Eta flooding chance for Miami-Dade’s Levine Cava to take the plunge, lead on climate changes | Editorial
If there are still any climate-change deniers left in South Florida, Tropical Storm Eta made a persuasive case that the region’s future will be a soggy one.
Even thought climate change and sea-level rise are not solely to blame for the prodigious amount of knee-deep flooding South Florida neighborhoods experienced, they are a warning that our water-management infrastructure remains inadequate to handle what’s coming our way over the next decades.
In Miami-Dade, the newly elected county mayor, Daniella Levine Cava, told the Editorial Board that she will bring both a local and regional focus to these pressing issues. She’s well-positioned to do so, having been until recently, the chair of the South Florida Regional Planning Council, where counties work collaboratively to address the big challenges that affect them all. Sea-level rise and aging infrastructure are chief among those challenges.
‘Perfect storm’
For almost a week now, much of South Florida has been at the center of a perfect storm — pun unavoidable — of relentless rains, already wet ground and the challenge of flood control in the age of sea-level rise.

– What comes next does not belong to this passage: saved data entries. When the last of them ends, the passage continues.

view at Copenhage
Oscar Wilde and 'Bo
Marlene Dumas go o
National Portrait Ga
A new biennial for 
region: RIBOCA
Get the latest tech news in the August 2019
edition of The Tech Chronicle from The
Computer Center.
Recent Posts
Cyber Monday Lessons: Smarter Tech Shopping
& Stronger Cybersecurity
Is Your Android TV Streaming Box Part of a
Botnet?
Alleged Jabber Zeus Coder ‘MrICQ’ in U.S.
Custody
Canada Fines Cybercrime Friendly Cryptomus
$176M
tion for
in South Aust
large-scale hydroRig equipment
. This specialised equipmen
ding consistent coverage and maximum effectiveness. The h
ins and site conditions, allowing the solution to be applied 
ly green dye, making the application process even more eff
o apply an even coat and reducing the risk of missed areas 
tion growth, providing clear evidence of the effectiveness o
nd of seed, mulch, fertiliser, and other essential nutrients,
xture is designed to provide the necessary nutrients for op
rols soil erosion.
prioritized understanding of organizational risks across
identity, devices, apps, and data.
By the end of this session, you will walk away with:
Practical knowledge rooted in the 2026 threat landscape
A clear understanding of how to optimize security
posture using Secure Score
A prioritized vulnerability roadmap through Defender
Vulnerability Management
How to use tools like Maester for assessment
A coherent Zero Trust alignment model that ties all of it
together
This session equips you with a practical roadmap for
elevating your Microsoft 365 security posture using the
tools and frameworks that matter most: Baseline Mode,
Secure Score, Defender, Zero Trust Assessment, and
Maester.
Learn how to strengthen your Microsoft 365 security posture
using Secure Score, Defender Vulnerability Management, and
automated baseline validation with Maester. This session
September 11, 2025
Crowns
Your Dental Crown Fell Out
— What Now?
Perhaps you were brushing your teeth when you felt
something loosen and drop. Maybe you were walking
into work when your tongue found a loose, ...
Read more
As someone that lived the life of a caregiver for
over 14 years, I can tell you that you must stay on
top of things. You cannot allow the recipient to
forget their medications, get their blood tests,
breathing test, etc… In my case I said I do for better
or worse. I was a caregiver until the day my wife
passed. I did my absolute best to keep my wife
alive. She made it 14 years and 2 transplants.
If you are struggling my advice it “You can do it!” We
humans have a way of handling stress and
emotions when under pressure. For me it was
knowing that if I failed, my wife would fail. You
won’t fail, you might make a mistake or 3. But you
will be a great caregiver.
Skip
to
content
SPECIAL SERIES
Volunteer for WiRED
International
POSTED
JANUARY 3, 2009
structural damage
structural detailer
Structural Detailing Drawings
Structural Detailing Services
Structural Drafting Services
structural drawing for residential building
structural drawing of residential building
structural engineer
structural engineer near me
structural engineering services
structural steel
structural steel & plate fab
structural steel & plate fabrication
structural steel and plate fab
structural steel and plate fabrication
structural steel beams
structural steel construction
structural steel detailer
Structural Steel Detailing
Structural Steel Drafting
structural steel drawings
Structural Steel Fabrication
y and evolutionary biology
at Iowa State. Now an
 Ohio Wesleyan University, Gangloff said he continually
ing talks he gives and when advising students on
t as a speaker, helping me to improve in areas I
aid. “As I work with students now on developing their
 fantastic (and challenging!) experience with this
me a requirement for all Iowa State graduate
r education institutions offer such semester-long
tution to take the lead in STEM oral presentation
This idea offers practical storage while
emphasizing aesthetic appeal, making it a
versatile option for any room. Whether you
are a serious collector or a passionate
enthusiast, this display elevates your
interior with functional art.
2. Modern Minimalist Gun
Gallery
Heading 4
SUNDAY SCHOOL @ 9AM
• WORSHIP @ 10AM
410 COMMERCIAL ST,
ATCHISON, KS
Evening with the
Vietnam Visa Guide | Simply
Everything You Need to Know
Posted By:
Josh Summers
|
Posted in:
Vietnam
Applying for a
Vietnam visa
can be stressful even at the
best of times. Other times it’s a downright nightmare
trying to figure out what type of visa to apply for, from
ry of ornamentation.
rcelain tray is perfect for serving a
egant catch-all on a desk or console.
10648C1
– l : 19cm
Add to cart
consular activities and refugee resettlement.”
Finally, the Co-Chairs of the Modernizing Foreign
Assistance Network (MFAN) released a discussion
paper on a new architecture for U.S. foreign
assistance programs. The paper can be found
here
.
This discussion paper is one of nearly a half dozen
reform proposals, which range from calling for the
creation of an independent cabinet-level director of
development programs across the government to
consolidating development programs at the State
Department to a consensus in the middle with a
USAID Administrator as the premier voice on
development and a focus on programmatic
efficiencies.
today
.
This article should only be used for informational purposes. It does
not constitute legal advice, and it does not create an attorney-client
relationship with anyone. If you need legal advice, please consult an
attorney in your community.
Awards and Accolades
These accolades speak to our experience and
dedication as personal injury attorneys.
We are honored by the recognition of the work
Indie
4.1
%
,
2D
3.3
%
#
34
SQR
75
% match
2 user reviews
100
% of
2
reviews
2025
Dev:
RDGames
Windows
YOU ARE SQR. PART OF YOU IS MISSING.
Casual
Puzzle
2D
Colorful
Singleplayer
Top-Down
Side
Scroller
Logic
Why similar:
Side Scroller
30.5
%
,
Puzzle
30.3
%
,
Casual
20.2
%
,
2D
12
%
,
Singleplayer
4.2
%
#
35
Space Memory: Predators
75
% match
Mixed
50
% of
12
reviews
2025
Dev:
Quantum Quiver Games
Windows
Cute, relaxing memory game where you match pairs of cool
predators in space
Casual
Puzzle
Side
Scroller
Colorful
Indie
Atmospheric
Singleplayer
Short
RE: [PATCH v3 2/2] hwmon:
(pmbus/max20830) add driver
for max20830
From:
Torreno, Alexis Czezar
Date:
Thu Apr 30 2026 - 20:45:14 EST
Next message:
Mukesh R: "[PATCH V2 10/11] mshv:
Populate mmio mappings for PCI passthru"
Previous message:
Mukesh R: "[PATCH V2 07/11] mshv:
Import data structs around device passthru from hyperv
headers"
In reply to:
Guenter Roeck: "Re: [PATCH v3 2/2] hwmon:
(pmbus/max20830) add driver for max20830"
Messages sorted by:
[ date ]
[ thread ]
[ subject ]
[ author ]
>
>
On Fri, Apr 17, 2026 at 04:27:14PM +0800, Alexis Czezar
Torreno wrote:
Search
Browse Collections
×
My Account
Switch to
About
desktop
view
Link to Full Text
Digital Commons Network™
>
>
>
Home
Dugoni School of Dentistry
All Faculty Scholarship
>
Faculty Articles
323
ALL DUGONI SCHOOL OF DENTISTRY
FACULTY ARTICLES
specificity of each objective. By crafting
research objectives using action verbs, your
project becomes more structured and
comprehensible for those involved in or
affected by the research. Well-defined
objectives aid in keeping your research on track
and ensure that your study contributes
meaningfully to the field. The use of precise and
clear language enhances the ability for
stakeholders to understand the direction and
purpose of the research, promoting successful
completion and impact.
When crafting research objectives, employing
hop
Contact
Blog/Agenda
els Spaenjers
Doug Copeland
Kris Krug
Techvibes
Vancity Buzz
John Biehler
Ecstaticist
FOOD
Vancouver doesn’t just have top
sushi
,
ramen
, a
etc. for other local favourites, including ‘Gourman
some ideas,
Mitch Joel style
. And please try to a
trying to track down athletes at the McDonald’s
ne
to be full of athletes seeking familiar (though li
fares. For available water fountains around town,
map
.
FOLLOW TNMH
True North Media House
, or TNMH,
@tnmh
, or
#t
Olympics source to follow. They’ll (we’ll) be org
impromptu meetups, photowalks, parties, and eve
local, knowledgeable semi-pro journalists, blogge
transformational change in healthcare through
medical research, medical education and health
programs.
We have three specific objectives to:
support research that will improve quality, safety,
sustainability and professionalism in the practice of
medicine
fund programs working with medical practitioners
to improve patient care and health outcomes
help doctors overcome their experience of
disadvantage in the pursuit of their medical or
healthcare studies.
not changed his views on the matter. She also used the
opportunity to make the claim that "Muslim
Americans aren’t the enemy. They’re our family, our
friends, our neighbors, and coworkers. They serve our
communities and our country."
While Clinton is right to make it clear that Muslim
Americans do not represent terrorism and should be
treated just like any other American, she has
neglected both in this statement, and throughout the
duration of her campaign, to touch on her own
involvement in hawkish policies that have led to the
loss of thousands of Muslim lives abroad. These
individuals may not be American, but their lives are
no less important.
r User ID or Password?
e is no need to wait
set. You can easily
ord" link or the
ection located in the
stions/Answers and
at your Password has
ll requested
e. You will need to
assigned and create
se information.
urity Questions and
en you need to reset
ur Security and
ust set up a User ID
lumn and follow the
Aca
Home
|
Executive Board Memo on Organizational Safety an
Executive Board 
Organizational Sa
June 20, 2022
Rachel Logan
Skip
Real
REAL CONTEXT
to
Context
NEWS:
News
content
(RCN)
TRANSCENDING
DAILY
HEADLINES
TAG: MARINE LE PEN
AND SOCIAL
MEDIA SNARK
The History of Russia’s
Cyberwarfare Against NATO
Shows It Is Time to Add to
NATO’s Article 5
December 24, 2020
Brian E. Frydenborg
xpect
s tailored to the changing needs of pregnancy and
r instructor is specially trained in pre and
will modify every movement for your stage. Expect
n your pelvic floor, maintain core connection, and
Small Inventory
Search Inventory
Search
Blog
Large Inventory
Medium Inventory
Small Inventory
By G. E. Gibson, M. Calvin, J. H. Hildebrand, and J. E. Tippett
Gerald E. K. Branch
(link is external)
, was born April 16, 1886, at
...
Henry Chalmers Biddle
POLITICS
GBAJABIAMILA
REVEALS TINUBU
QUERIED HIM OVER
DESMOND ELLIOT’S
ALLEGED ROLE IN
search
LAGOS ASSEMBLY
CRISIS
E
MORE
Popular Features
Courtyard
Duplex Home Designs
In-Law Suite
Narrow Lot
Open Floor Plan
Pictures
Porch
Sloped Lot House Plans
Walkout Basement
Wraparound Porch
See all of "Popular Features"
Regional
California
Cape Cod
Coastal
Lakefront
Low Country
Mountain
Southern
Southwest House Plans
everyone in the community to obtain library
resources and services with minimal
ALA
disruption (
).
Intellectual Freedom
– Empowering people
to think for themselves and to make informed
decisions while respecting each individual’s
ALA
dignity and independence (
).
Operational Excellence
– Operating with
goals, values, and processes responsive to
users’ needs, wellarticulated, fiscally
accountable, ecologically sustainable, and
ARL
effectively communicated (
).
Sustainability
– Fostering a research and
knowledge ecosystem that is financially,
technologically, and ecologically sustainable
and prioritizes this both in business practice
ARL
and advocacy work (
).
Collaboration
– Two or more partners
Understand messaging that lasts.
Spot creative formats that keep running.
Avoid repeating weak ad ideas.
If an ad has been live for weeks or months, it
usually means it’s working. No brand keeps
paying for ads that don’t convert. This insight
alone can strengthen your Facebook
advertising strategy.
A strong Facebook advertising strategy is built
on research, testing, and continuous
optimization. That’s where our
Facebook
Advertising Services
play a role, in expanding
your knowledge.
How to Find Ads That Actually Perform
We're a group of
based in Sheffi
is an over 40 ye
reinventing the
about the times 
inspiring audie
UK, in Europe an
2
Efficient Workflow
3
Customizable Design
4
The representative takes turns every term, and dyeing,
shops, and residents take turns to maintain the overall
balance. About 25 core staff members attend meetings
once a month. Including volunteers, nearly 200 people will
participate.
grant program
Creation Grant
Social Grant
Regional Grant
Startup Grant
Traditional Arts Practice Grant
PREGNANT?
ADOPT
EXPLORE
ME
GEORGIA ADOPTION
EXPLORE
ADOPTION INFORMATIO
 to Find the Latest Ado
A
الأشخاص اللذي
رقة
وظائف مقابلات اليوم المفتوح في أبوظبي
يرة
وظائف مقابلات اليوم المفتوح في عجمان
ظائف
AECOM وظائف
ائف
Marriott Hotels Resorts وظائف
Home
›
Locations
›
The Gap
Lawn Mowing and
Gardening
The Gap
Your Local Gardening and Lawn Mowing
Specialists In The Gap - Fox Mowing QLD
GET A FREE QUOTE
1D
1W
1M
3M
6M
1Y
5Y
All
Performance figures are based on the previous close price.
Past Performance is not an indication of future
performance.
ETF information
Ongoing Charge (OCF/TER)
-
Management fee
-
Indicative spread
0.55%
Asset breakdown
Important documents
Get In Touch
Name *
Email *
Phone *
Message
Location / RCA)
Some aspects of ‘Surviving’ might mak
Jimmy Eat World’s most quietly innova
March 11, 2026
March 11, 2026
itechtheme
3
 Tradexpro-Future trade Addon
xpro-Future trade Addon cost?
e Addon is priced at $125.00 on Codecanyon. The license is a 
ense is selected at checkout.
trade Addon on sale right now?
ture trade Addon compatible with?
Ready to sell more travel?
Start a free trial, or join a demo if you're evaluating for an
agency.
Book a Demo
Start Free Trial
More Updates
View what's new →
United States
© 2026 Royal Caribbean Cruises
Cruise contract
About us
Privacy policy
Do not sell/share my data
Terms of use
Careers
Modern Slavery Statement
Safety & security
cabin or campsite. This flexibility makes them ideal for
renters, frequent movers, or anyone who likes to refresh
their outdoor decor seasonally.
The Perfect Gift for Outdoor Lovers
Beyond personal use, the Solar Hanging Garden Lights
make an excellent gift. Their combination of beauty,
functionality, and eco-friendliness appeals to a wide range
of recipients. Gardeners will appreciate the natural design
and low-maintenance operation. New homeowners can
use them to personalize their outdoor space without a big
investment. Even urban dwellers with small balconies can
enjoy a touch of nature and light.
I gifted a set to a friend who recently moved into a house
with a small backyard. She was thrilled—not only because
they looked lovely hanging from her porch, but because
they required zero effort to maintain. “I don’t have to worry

First, the area’s typical dry season that should have started in October never happened. Instead, the rains came. Even a sponge can only hold so much water. Same thing with the ground. Second, storm surge prevented all that water from quickly draining into the ocean as usual. Third, sea-level rise is taxing flood-management systems in the region, making it harder to provide drainage.
“We have to work on infrastructure projects — with the Army Corps; addressing septic to sewer; building, and building appropriately,” Levine Cava told the Editorial Board. “We did a lot of pumping to take water off the land, but it took pollutants with it. We have to improve filtration systems.”
Those are a lot of costly boxes to check. But if Miami-Dade and the rest of South Florida are to have a future, there needs to be a serious, concrete process to develop the kind of plans that will bring in the federal funds to help make them happen. A plan is key.
Stormwater woes
Eta’s deluge showed made clear that stormwater management is key, and should be of immediate concern. Yes, the South Florida Water Management District’s systems worked — to a degree — but were at times outdone by the sheer amount of rainfall. Of course, it doesn’t take a tropical storm to flood neighborhoods throughout the region. In fact, much of it is so-called “sunny-day flooding.”
We hope Levine Cava takes the lead in beginning to dismantle the silos that still prevent stormwater management from being tackled more comprehensively.
County experts lament that several jurisdictions have their own stormwater utilities, each charging their own fees. Water doesn’t care where political and municipal boundaries are drawn. And though there is some communication among entities, experts say, there needs to be more large-scale intergovernmental collaboration.
With Levine Cava solidly on board on the need to aggressively confront infrastructure, septic tanks and sea-level rise, these are issues where the new county mayor can most immediately get her feet wet as a leader. (Pun inevitable.)